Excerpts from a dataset
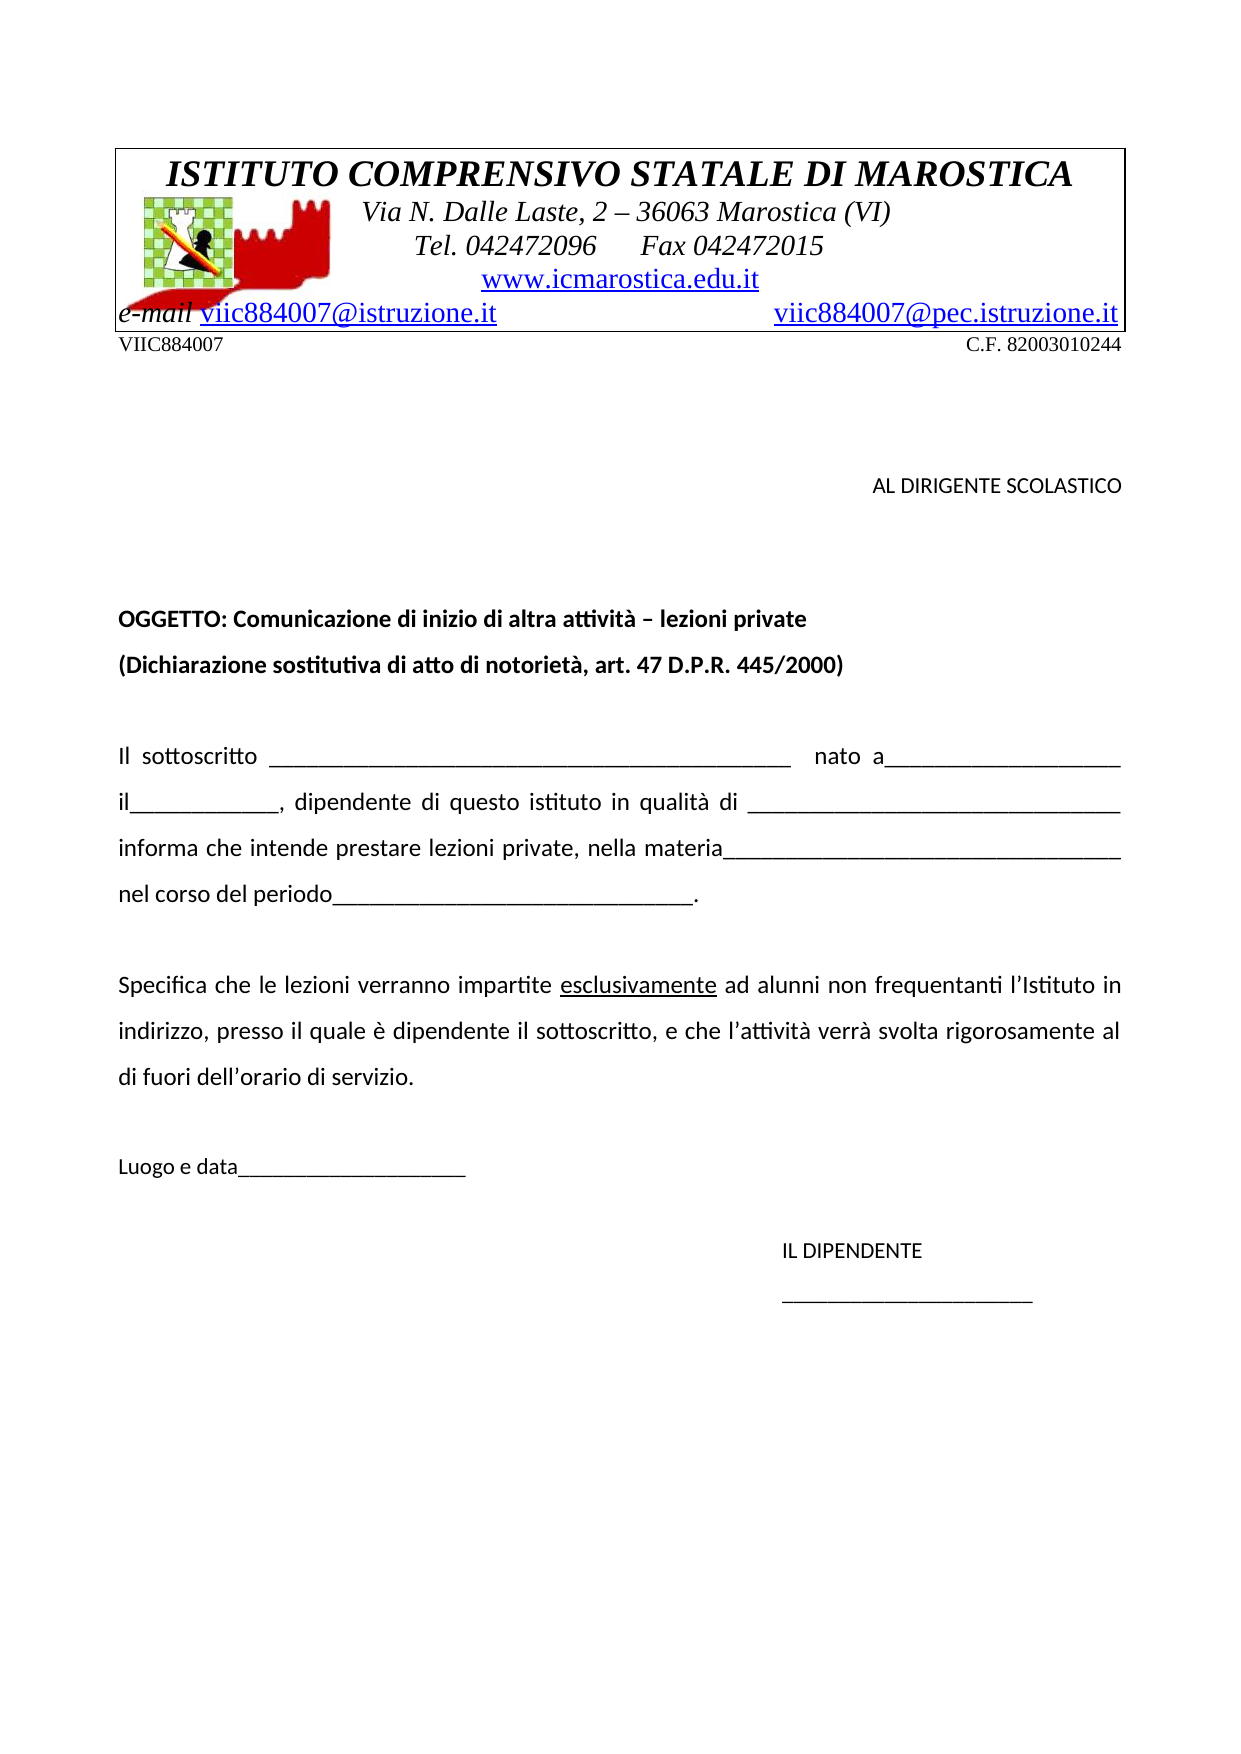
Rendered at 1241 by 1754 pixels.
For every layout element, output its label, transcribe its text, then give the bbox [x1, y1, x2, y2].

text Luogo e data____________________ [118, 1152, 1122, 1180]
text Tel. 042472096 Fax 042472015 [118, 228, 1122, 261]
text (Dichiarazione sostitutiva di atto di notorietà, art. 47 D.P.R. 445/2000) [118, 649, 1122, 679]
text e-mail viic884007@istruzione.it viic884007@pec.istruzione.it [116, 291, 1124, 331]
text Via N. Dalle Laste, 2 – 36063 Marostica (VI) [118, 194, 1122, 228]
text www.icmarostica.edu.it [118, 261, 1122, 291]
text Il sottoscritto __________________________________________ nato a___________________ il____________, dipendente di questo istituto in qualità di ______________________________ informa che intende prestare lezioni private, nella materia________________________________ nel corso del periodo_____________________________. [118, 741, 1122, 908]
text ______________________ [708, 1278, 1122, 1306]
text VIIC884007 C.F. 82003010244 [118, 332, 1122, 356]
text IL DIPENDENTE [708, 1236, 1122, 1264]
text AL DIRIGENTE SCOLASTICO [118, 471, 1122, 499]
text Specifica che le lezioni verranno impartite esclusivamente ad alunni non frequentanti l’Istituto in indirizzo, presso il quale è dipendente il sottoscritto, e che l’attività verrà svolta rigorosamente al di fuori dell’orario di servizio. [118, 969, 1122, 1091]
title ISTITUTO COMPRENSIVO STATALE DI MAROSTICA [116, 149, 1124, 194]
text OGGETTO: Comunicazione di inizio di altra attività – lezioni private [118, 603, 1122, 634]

→ **Exercise details**
Output each record above exactly as it stands, excluding all pictures.

→ **Response below**
Rendered at 1241 by 1754 pixels.
For every layout element, output its label, transcribe its text, then give the bbox [x1, y1, x2, y2].

text Luogo e data____________________ [118, 1152, 1122, 1180]
text Tel. 042472096 Fax 042472015 [118, 228, 1122, 261]
text (Dichiarazione sostitutiva di atto di notorietà, art. 47 D.P.R. 445/2000) [118, 649, 1122, 679]
text e-mail viic884007@istruzione.it viic884007@pec.istruzione.it [116, 291, 1124, 331]
text Via N. Dalle Laste, 2 – 36063 Marostica (VI) [118, 194, 1122, 228]
text www.icmarostica.edu.it [118, 261, 1122, 291]
text Il sottoscritto __________________________________________ nato a___________________ il____________, dipendente di questo istituto in qualità di ______________________________ informa che intende prestare lezioni private, nella materia________________________________ nel corso del periodo_____________________________. [118, 741, 1122, 908]
text ______________________ [708, 1278, 1122, 1306]
text VIIC884007 C.F. 82003010244 [118, 332, 1122, 356]
text IL DIPENDENTE [708, 1236, 1122, 1264]
text AL DIRIGENTE SCOLASTICO [118, 471, 1122, 499]
text Specifica che le lezioni verranno impartite esclusivamente ad alunni non frequentanti l’Istituto in indirizzo, presso il quale è dipendente il sottoscritto, e che l’attività verrà svolta rigorosamente al di fuori dell’orario di servizio. [118, 969, 1122, 1091]
title ISTITUTO COMPRENSIVO STATALE DI MAROSTICA [116, 149, 1124, 194]
text OGGETTO: Comunicazione di inizio di altra attività – lezioni private [118, 603, 1122, 634]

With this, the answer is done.